[Stored data entries]
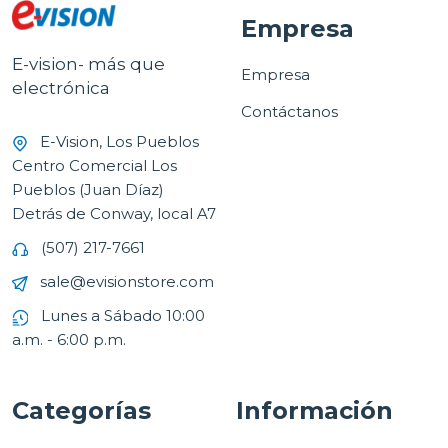
Empresa
E-vision- más que
Empresa
electrónica
Contáctanos
E-Vision, Los Pueblos
Centro Comercial Los
Pueblos (Juan Díaz)
Detrás de Conway, local A7
(507) 217-7661
sale@evisionstore.com
Lunes a Sábado 10:00
a.m. - 6:00 p.m.
Categorías
Información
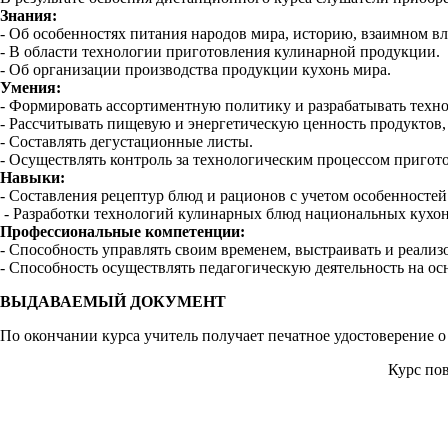
Знания:
- Об особенностях питания народов мира, историю, взаимном в
- В области технологии приготовления кулинарной продукции.
- Об организации производства продукции кухонь мира.
Умения:
- Формировать ассортиментную политику и разрабатывать техн
- Рассчитывать пищевую и энергетическую ценность продуктов,
- Составлять дегустационные листы.
- Осуществлять контроль за технологическим процессом пригот
Навыки:
- Составления рецептур блюд и рационов с учетом особенностей
- Разработки технологий кулинарных блюд национальных кухон
Профессиональные компетенции:
- Способность управлять своим временем, выстраивать и реализ
- Способность осуществлять педагогическую деятельность на о
ВЫДАВАЕМЫЙ ДОКУМЕНТ
По окончании курса учитель получает печатное удостоверение 
Курс по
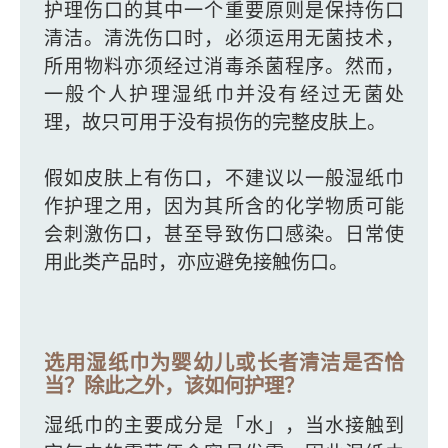
护理伤口的其中一个重要原则是保持伤口
清洁。清洗伤口时，必须运用无菌技术，
所用物料亦须经过消毒杀菌程序。然而，
一般个人护理湿纸巾并没有经过无菌处
理，故只可用于没有损伤的完整皮肤上。
假如皮肤上有伤口，不建议以一般湿纸巾
作护理之用，因为其所含的化学物质可能
会刺激伤口，甚至导致伤口感染。日常使
用此类产品时，亦应避免接触伤口。
选用湿纸巾为婴幼儿或长者清洁是否恰
当？除此之外，该如何护理？
湿纸巾的主要成分是「水」，当水接触到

--- GOAL OF THE EXERCISE ---
Please transcribe each entry exactly, but skip any picture it holds.

--- COMPLETED TASK ---
Empresa
E-vision- más que
Empresa
electrónica
Contáctanos
E-Vision, Los Pueblos
Centro Comercial Los
Pueblos (Juan Díaz)
Detrás de Conway, local A7
(507) 217-7661
sale@evisionstore.com
Lunes a Sábado 10:00
a.m. - 6:00 p.m.
Categorías
Información
Знания:
- Об особенностях питания народов мира, историю, взаимном в
- В области технологии приготовления кулинарной продукции.
- Об организации производства продукции кухонь мира.
Умения:
- Формировать ассортиментную политику и разрабатывать техн
- Рассчитывать пищевую и энергетическую ценность продуктов,
- Составлять дегустационные листы.
- Осуществлять контроль за технологическим процессом пригот
Навыки:
- Составления рецептур блюд и рационов с учетом особенностей
- Разработки технологий кулинарных блюд национальных кухон
Профессиональные компетенции:
- Способность управлять своим временем, выстраивать и реализ
- Способность осуществлять педагогическую деятельность на о
ВЫДАВАЕМЫЙ ДОКУМЕНТ
По окончании курса учитель получает печатное удостоверение 
Курс по
护理伤口的其中一个重要原则是保持伤口
清洁。清洗伤口时，必须运用无菌技术，
所用物料亦须经过消毒杀菌程序。然而，
一般个人护理湿纸巾并没有经过无菌处
理，故只可用于没有损伤的完整皮肤上。
假如皮肤上有伤口，不建议以一般湿纸巾
作护理之用，因为其所含的化学物质可能
会刺激伤口，甚至导致伤口感染。日常使
用此类产品时，亦应避免接触伤口。
选用湿纸巾为婴幼儿或长者清洁是否恰
当？除此之外，该如何护理？
湿纸巾的主要成分是「水」，当水接触到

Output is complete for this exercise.